26.4.24

Las Mercedes


Infelizmente ou não, no meu período de infância, Marialzirinha, como minha mãe se referia à famosa psicanalista, já não trabalhava mais na clínica de orientação infantil há muito tempo. Por motivos que talvez apenas eu desconheça, a senhora da casa só queria deixar a mente de sua filha nas mãos de Alzirinha, permitam-me a intimidade. Eu, que nunca passaria em nenhum teste de Rorschach na vida adulta, certamente teria me atrapalhado toda no dos Cubos de Kohs, embora sinta que no da Fábula de Duss eu me sairia melhor. E assim, com imenso pesar de minha mãe, que no fundo queria para o meu futuro a felicidade em forma de inserção total na classe média e no mercado de trabalho, ela viu-se obrigada a deixar de lado a minha orientação infantil por Melanies Klein mais abalizadas e dispendiosas do que ela, porque para a neuropediatria do Engenho de Dentro eu não iria de jeito nenhum, dizia assim, muito menos para o Hospicio de las Mercedes do outro lado da fronteira. O tempo foi passando e a família acabou convencendo minha mãe de que eu era uma menina perfeitamente normal. Cabeça, tronco e membros. Ela ficava me olhando de banda na hora da costura. Quando eu erguia a cabeça, voltava aos panos.
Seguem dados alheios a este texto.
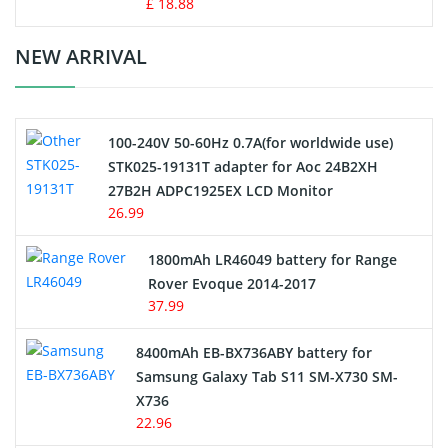
Standard Battery
£ 18.88
Crane Remote Control Battery Charger
NEW ARRIVAL
Camcorder Battery
100-240V 50-60Hz 0.7A(for worldwide use)
Electric Scooter and Hoverboard Battery
STK025-19131T adapter for Aoc 24B2XH
27B2H ADPC1925EX LCD Monitor
USB Cables
26.99
Hair Clipper and Shaver Battery
1800mAh LR46049 battery for Range
Rover Evoque 2014-2017
Video Doorbell Battery
37.99
Alarm Battery
8400mAh EB-BX736ABY battery for
Samsung Galaxy Tab S11 SM-X730 SM-
Cordless Phone Battery
X736
22.96
E-Reader Battery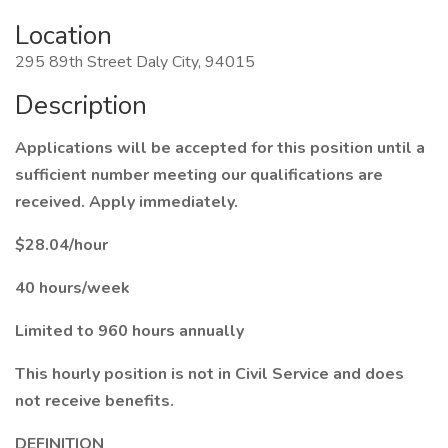
Location
295 89th Street Daly City, 94015
Description
Applications will be accepted for this position until a
sufficient number meeting our qualifications are
received. Apply immediately.
$28.04/hour
40 hours/week
Limited to 960 hours annually
This hourly position is not in Civil Service and does
not receive benefits.
DEFINITION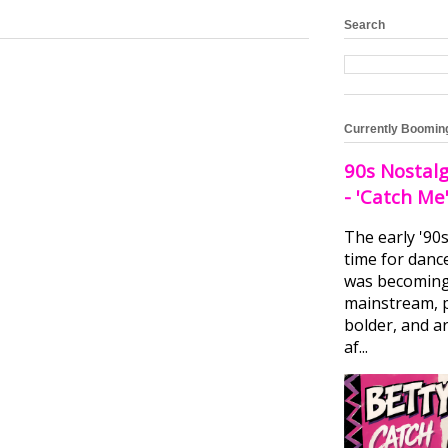
Search
Currently Boomin
90s Nostalg
- 'Catch Me
The early '90
time for danc
was becomin
mainstream, 
bolder, and ar
af...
Mais tarde até me interessei por seguir o ramo da psiquiatria. Matriculei-me. Tinha até esboçado uma especialidade que criei e apresentaria à banca: a Psicopirotecnia. É complicado explicar aqui e agora, mas meu estudo chegou a 800 páginas. Entre os colegas consegui uns poucos entusiastas e muitos maledicentes. Larguei tudo no terceiro ano. Eu sabia que para ter sucesso teria que fundar uma sociedade de psicanálise qualquer no fim de mundo que fosse. Abandonei o sucesso e me aferrei ao fim de mundo. No fim das contas, acho que saí ganhando.